━━ SELECTED EXCERPT

Thursday, June 12, 2014

Hakatea Bay – by Gary

It was a long-weekend this last one past and with shiny new engine mounts and a fresh oil change under our belt a decision was reached to flee the bright city lights and get away for a couple of days.  We made the hour-long passage SW from Taiohae to the next big bay round – Hakatea.  While so close it seemed a world away, providing an amazing glimpse back into another time.  Experts estimate that at first contact perhaps 20,000 people lived in the long valley above the bay including King Te Moana and Queen Vaekehu.  Today only a handful of folks remain in this most spectacular place – standing guard over an archeological treasure trove, testimony to the advanced material culture of traditional Polynesian society.

Accompanying us for the weekend were brothers Romuald and Gaetan, both boat kids.  Talk about a boat full of rowdy young teenagers.  We all got on really well together.

The Hakatea Bay anchorage is partially surrounded by startling basalt cliffs...

━━━━
━━ DATA PROVIDED

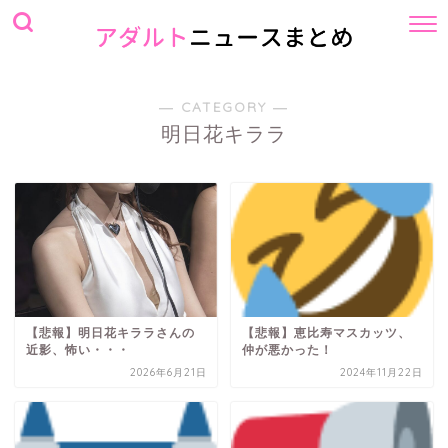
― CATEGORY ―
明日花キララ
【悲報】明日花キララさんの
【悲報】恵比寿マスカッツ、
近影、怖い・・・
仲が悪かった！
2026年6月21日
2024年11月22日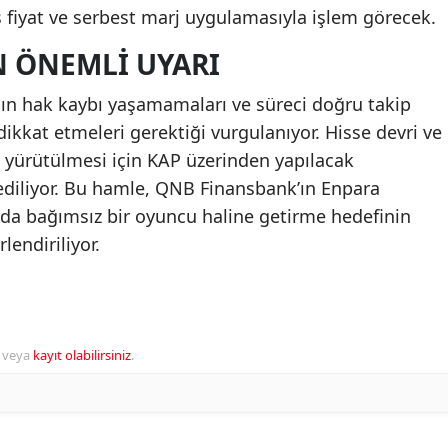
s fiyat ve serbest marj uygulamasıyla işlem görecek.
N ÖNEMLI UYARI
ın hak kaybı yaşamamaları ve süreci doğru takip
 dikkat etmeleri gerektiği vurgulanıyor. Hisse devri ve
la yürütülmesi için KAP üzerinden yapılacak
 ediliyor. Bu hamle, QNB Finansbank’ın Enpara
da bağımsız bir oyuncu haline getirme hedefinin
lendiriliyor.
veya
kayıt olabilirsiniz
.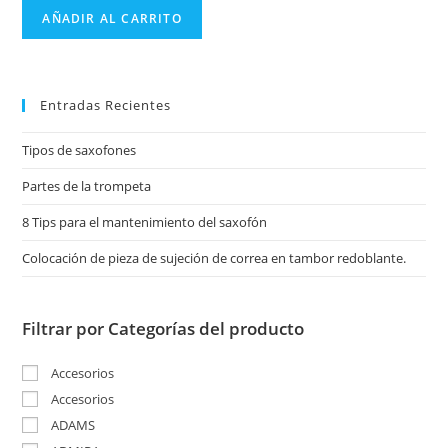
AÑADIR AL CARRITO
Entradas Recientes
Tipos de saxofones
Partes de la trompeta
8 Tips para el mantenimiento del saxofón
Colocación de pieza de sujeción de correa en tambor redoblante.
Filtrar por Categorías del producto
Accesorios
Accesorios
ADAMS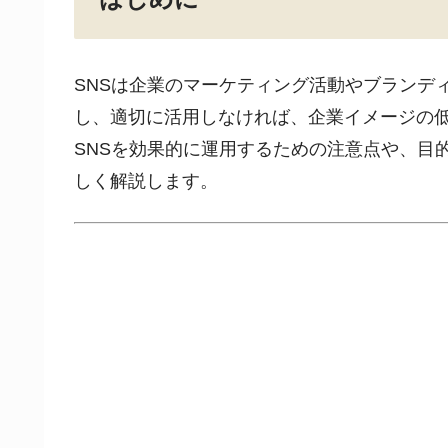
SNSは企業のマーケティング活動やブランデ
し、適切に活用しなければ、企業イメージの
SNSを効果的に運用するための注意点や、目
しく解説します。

━━━━
━━ DATA PROVIDED

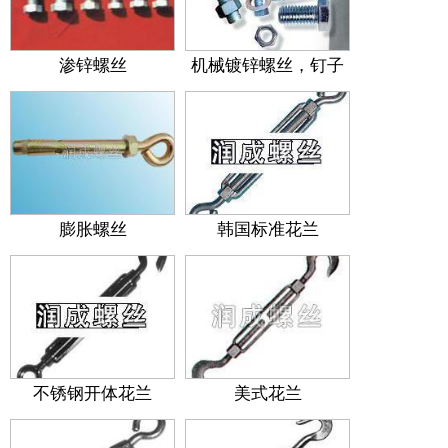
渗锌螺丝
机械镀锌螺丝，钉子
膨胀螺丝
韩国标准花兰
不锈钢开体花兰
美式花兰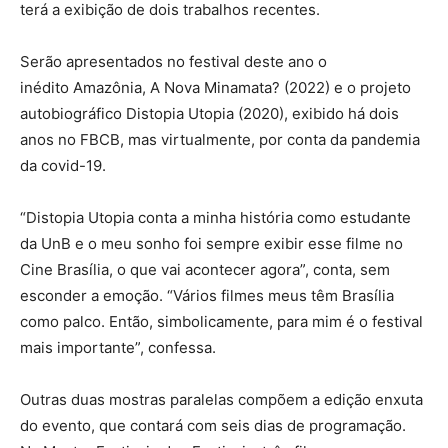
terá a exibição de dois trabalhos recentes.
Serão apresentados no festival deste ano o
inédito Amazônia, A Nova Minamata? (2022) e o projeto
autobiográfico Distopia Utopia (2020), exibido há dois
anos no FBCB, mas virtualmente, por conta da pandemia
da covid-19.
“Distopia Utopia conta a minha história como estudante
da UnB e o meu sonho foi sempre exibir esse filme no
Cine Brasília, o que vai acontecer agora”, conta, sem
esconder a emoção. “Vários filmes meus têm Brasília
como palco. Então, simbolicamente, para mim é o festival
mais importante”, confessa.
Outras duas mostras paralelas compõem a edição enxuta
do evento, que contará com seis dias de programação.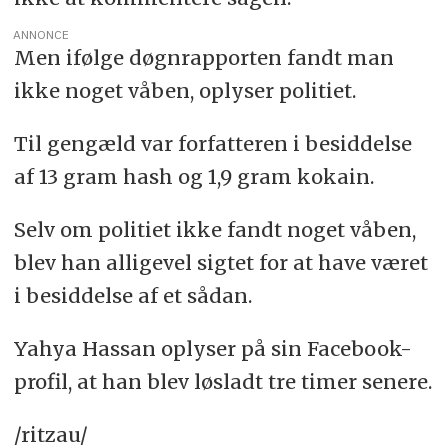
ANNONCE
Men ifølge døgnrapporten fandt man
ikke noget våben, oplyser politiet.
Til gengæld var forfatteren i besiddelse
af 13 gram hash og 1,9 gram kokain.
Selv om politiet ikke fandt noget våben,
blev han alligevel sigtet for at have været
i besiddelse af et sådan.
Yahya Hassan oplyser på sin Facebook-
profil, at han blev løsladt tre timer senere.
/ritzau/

━━━━

* _CHECK YOUR UNDERSTANDING_
- A) In the Hakatea Bay post, how many people do experts estimate lived in the valley above the bay at first contact?
- B) Resume the Hakatea Bay post after its last sentence.

* _RESULTS FOR EACH TASK_
- A) Perhaps 20,000 people, including King Te Moana and Queen Vaekehu.

- B)
... and its not just the cliffs that are startling – check-out the ear lobe of our reception committee.  He invited us back to his house for grapefruit!

Situated on the shorefront estuary of a river, the village of Hakaui consists of a few small houses and a tiny, tiny church.

One of the principle attractions of Hakatea Bay is the two-hour trek following the course of the ancient ‘Royal Road’ up the valley to Vaipo Waterfall.  To beat the heat we set off early in the morning, under the watchful eye of a local.

The carefully detailed road itself is a very impressive undertaking, and along the way we also saw many house platforms, ceremonial sites, pits (for storing breadfruit???) and tikis.

The steep valley sides gradually closed in on us.  Rising on both side of the fast flowing river the walls are sometimes almost 800m high.

Our first vista of the waterfall – plunging 350m into a deep canyon, it’s the highest in French Polynesia.

Sadly this is as close as we got before getting lost!  We wandered around the bush for about an hour trying to pick up the track – oh well.

We were tired and foot sore by the time we made it back – but it was a great walk.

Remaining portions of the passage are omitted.